Besonders wichtig ist, ein Befragungsvorhaben gründlich zu planen und umfassend zu kommunizieren. Die Ankündigung einer Mitarbeiterbefragung sollte die klassischen WFragen beantworten: Welche Ziele verfolgt das Unternehmen mit der Befragung? Wann läuft die Befragung? Wie erhalte ich meinen Fragebogen? Wen kann ich für Rückfragen erreichen? Wer ist der Auftraggeber und wer bekommt die Ergebnisse? Was passiert hinterher mit den Ergebnissen? Und ergänzend dazu: Ist die Teilnahme an der Befragung anonym und freiwillig?

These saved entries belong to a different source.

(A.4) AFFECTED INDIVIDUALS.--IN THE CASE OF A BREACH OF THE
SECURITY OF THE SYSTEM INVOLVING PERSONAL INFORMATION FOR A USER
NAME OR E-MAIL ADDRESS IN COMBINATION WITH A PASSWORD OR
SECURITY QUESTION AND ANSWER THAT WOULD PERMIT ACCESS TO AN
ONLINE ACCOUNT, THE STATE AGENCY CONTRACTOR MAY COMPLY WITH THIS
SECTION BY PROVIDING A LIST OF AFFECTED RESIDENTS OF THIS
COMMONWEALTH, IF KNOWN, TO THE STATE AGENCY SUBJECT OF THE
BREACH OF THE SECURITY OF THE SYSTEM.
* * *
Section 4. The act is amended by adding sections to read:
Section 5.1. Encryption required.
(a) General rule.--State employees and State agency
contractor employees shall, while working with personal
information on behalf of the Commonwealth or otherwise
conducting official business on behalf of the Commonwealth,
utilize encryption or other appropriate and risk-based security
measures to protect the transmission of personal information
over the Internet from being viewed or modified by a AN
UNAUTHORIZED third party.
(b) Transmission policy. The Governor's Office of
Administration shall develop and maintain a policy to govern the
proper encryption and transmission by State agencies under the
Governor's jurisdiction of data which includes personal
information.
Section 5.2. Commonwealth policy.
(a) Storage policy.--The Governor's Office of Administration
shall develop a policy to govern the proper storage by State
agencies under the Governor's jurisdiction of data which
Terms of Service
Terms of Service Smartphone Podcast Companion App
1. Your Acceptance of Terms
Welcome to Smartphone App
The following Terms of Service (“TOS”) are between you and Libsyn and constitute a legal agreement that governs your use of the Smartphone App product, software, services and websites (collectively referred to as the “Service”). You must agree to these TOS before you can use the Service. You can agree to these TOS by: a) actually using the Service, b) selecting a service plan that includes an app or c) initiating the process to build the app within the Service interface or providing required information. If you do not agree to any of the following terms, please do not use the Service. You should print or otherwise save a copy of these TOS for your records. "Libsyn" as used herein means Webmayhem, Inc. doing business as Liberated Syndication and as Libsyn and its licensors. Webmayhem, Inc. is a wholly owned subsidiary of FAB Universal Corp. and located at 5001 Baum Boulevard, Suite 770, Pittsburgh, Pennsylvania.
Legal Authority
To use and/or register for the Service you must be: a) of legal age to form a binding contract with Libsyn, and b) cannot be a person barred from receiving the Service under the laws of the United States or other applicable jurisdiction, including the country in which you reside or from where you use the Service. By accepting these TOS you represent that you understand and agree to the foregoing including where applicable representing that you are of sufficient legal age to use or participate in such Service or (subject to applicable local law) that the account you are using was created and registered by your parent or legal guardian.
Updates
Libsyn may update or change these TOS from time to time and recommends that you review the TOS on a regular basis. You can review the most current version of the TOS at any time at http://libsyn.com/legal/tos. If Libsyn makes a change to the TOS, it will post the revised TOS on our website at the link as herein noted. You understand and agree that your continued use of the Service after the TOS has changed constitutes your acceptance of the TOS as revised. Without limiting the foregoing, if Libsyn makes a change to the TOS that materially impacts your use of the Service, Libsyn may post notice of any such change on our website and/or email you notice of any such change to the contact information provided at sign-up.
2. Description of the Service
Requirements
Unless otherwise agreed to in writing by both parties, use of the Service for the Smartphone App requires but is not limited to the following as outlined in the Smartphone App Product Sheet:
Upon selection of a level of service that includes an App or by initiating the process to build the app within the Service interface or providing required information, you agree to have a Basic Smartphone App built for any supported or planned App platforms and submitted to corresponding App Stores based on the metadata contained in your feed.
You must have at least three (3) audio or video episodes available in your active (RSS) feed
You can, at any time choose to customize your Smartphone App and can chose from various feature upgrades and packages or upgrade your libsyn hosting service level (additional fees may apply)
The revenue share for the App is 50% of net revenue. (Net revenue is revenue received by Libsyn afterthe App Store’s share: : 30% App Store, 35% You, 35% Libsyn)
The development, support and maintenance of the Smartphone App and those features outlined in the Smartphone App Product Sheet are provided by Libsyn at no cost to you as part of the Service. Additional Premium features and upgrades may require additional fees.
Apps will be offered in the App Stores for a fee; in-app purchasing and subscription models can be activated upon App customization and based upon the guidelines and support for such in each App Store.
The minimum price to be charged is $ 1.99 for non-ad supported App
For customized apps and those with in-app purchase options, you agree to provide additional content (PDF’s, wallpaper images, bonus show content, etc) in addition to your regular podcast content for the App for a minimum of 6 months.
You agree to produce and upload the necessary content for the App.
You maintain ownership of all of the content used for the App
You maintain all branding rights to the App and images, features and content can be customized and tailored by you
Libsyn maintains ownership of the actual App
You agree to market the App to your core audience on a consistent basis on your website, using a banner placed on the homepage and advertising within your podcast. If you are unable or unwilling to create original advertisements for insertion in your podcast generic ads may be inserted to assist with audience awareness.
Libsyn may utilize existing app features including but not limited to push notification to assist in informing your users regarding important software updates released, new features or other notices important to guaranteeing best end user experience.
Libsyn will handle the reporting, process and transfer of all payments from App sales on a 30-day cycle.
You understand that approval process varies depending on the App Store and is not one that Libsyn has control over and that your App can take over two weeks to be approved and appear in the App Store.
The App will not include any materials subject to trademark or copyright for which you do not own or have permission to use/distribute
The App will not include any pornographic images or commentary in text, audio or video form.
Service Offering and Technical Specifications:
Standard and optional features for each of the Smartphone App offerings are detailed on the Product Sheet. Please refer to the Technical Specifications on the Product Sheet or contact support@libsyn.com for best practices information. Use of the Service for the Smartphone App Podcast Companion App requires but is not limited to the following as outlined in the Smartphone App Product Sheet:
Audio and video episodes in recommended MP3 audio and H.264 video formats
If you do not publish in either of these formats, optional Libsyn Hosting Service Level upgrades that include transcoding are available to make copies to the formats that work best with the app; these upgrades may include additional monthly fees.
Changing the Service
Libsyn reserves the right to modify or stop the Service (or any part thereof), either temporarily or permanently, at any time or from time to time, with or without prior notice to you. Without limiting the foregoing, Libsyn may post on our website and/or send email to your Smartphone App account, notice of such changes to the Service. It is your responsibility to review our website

Die Klarheit über die „Wozu/Warum“-Frage ist dabei absolut essenziell. Die strategische Zielsetzung eines Befragungsprojektes prägt nämlich den gesamten weiteren Projektverlauf. Ist diese nicht geklärt, ist reiner Aktionismus zu befürchten. Ein Unternehmen sollte bereits vor einer Befragung ein klares Bild darüber haben, wie es nach der Befragung mit den Ergebnissen weitergehen soll und welche Ressourcen zur Verfügung stehen.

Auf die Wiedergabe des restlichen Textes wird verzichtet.